Варненас слушал его, насупившись, а когда Васарис умолк, и вовсе помрачнел.
— Знаешь, Людас, — начал Варненас тоном, не обещавшим ничего хорошего, — не нравишься ты мне со всеми твоими увертками. Дело это, братец, настолько важное и так явно не терпит компромиссов, что ты должен тотчас же решиться, не считаясь ни с обществом, ни со знакомыми, ни с родителями, словом, ни с какими препятствиями морального или материального порядка. Как ты сам можешь мириться с такой мерзкой двойственностью или, скорей, с таким лицемерием?
Но Васарис совершенно спокойно выслушал слова Варненаса и даже улыбнулся.
— Я и ждал от тебя таких упреков и не только от тебя, но от каждого, с кем бы так разоткровенничался, как с тобою. И ты, и многие другие, знающие о моих внутренних противоречиях и борьбе — все вы хотите сделать из меня литературного героя, да еще в классическом стиле. Подумать только: посвящение, клятва у алтаря, человеческие страсти; чувство долга и личное счастье; благородный поступок и материнские слезы. Герой обязан быть твердым как сталь, — погибнуть или убить, но исполнить свой долг. Герои классической литературы, конечно, так бы и поступили, но я, видишь ли, не герой, а обыкновенный заурядный человек, с будничными делами и чувствительным сердцем. Если хочешь — осуждай.

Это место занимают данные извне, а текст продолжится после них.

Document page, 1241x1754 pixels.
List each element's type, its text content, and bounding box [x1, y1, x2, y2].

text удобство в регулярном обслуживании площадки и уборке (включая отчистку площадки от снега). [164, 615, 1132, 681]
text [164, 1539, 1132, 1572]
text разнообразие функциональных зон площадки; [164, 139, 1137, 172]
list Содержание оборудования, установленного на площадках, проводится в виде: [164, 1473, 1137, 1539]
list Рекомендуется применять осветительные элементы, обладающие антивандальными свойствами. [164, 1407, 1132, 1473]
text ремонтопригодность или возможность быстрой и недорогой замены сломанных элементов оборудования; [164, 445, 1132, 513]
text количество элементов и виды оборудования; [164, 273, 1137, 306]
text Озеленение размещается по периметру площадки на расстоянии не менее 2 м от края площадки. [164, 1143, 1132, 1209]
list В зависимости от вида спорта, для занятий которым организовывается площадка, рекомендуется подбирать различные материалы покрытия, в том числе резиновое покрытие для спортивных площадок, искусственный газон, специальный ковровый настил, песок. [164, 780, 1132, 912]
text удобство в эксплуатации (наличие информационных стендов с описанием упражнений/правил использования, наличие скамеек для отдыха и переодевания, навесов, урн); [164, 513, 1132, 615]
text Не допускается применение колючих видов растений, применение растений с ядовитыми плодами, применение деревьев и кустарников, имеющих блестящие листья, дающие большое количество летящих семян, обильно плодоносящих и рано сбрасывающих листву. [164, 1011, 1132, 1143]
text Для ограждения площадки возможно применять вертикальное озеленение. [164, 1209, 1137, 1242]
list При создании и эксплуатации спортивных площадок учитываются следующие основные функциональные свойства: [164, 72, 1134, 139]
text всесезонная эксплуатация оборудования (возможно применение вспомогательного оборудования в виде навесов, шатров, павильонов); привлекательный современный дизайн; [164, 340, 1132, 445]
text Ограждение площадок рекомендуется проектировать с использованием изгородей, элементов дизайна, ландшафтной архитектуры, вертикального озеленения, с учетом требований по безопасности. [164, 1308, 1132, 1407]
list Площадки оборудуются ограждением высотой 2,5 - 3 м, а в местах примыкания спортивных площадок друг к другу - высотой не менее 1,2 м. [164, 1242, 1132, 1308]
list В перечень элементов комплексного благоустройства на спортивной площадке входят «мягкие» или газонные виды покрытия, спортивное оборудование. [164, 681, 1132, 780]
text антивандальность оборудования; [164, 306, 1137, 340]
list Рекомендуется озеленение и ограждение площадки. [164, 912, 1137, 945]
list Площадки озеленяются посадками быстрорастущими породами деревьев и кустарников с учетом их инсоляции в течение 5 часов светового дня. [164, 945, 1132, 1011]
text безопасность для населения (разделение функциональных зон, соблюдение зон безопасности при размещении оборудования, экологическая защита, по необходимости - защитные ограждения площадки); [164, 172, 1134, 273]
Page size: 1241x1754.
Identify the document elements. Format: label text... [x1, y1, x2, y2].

— Я не осуждаю, но другие осудят и уж, конечно, сочтут тебя слабовольным.
Васарис, видимо, стал нервничать и, неожиданно ударив палкой по гравию, воскликнул:
— А плевать мне на силу воли! Сперва надо знать, что под этим подразумевается! Бессердечных эгоистов, ограниченных упрямцев, тупых святош и жестоких деспотов часто с восхищением называют героями, людьми сильной воли. Подобные герои ни перед чем не останавливаются в достижении своей цели и не раз заливали мир слезами и кровью. Мой же идеал — гуманность.
— Не буду с тобой спорить, потому что ты начал горячиться. Согласен, что у сердца своя правда, своя мораль и логика. Ты живешь сердцем и глух к доводам рассудка. Одно, брат, тебе посоветую: если ты формально останешься ксендзом, то веди себя так, как это пристало ксендзу, или хоть не делай того, что умаляет достоинство сана. А в вопросах совести разбирается один господь. De internis nemo judex, nisi deus[177]. Я, кажется, правильно сказал?
— Ad evitandum scandalum?[178] Конечно, я и сам это отлично понимаю. Пусть только помнят это все, кто стоит на виду, все, кто носит сутану. За меня им краснеть не придется.
— Однако стало моросить, пойдем домой. Где ты остановился?
— У Индрулиса. Знаешь, помощник присяжного поверенного?
— Знаю. Мы с ним встречаемся, но редко. Разные у нас специальности.
Если есть время, зайди, посмотришь, как я устроился.
— Ладно. Что Индрулис, твой близкий приятель?
— Мы дружили в гимназии. Потом встречались за границей. Теперь не знаю, может быть, и подружимся.
— Сомневаюсь.
— Почему?
Тяжелый он человек. Мелочный, придирчивый и неискренний.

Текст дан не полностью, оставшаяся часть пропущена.